Collected data entries
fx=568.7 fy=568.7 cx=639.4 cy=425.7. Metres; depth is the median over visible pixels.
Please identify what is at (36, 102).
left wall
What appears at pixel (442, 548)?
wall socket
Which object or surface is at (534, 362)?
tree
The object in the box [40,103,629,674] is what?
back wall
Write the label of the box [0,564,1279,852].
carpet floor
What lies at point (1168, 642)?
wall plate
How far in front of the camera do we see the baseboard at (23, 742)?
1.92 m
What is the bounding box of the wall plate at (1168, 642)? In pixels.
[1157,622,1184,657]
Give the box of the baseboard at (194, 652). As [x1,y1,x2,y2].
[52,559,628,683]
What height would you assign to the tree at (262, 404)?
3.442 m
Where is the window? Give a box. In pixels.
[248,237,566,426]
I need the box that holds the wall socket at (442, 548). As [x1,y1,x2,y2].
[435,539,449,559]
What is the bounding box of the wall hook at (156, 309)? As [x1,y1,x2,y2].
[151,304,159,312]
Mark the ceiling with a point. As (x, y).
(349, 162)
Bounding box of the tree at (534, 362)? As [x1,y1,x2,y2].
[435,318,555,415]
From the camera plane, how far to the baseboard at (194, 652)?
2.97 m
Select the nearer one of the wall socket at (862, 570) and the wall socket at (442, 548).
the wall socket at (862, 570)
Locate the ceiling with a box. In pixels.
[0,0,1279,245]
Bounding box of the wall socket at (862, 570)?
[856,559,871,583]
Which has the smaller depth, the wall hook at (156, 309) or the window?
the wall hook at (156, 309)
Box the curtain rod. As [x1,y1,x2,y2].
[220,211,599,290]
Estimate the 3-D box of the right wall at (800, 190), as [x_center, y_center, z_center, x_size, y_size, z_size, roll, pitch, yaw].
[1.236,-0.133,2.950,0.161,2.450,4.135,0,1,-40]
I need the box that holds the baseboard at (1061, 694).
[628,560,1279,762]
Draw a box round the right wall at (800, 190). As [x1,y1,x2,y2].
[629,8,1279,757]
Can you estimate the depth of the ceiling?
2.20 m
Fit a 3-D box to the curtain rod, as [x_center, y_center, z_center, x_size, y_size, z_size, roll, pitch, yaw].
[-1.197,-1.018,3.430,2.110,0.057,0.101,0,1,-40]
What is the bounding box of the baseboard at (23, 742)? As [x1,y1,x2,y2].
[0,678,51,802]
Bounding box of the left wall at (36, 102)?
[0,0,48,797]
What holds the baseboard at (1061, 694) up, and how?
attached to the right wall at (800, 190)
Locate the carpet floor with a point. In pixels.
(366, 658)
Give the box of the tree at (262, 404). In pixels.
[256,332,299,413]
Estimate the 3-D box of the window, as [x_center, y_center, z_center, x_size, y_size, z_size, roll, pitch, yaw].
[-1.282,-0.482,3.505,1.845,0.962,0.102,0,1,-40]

Instructions for the task: Write out word for word every line from the one containing "Estimate the 3-D box of the window, as" through the last line of the data, and no other line.

Your response:
Estimate the 3-D box of the window, as [x_center, y_center, z_center, x_size, y_size, z_size, roll, pitch, yaw].
[-1.282,-0.482,3.505,1.845,0.962,0.102,0,1,-40]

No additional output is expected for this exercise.